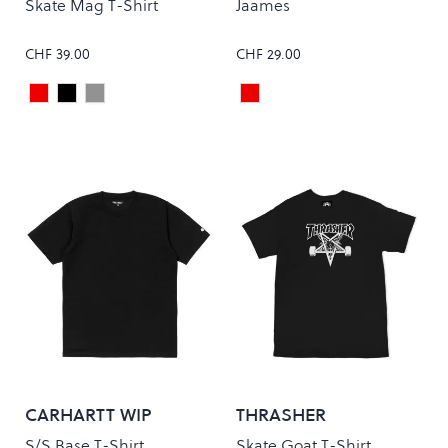
Skate Mag T-Shirt
Jaames
CHF 39.00
CHF 29.00
Maroon
Black
Grey
Sable Red
Colour
Colour
CARHARTT WIP
THRASHER
S/S Base T-Shirt
Skate Goat T-Shirt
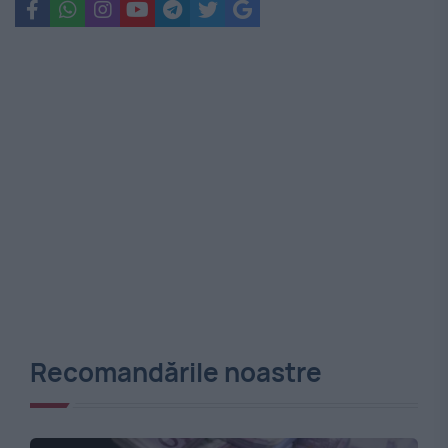
Recomandările noastre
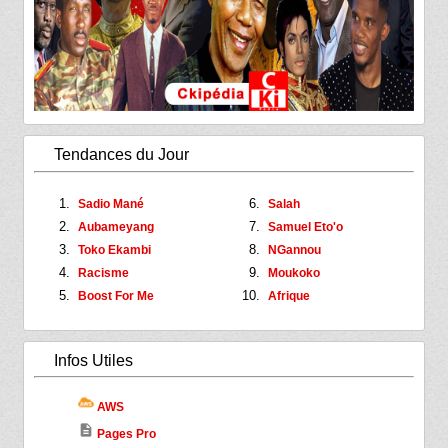
Tendances du Jour
Sadio Mané
Salah
Aubameyang
Samuel Eto'o
Toko Ekambi
NGannou
Racisme
Moukoko
Boost For Me
Afrique
Infos Utiles
AWS
description
Pages Pro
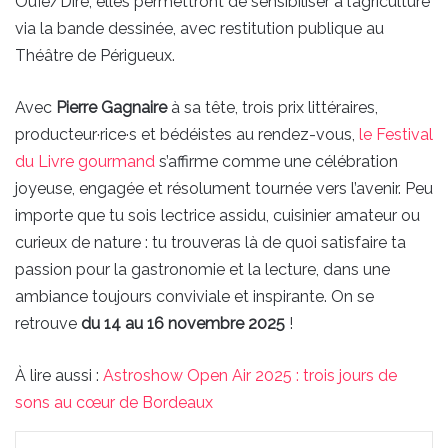
Ouïe/Dire, elles permettront de sensibiliser à l’agriculture
via la bande dessinée, avec restitution publique au
Théâtre de Périgueux.
Avec
Pierre Gagnaire
à sa tête, trois prix littéraires,
producteur·rice·s et bédéistes au rendez-vous,
le Festival
du Livre gourmand
s’affirme comme une célébration
joyeuse, engagée et résolument tournée vers l’avenir. Peu
importe que tu sois lectrice assidu, cuisinier amateur ou
curieux de nature : tu trouveras là de quoi satisfaire ta
passion pour la gastronomie et la lecture, dans une
ambiance toujours conviviale et inspirante. On se
retrouve
du 14 au 16 novembre 2025
!
À lire aussi :
Astroshow Open Air 2025 : trois jours de
sons au cœur de Bordeaux
Linkedin
Pinterest
WhatsApp
Partager par email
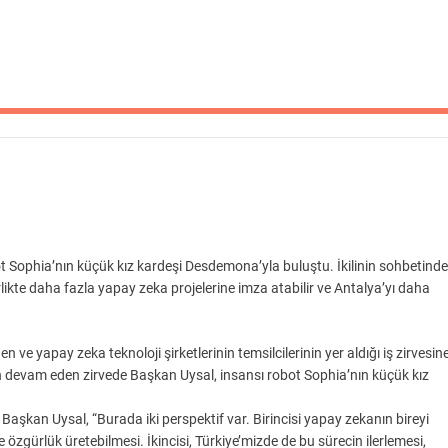
 Sophia’nın küçük kız kardeşi Desdemona’yla buluştu. İkilinin sohbetinde
te daha fazla yapay zeka projelerine imza atabilir ve Antalya’yı daha
e yapay zeka teknoloji şirketlerinin temsilcilerinin yer aldığı iş zirvesin
gün devam eden zirvede Başkan Uysal, insansı robot Sophia’nın küçük kız
Başkan Uysal, “Burada iki perspektif var. Birincisi yapay zekanın bireyi
 özgürlük üretebilmesi. İkincisi, Türkiye’mizde de bu sürecin ilerlemesi,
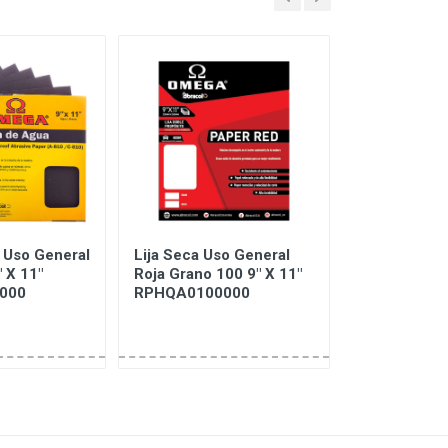
 Uso General
Lija Seca Uso General
Tela De Esme
 X 11"
Roja Grano 100 9" X 11"
De Uso Prof
000
RPHQA0100000
Multiflex Gr
25 M RTRXA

_ _ _ _

--- Work task ---
The result is a copy of every line above where the word "Uysal" shows up.

--- Output of the task ---
gün devam eden zirvede Başkan Uysal, insansı robot Sophia’nın küçük kız
Başkan Uysal, “Burada iki perspektif var. Birincisi yapay zekanın bireyi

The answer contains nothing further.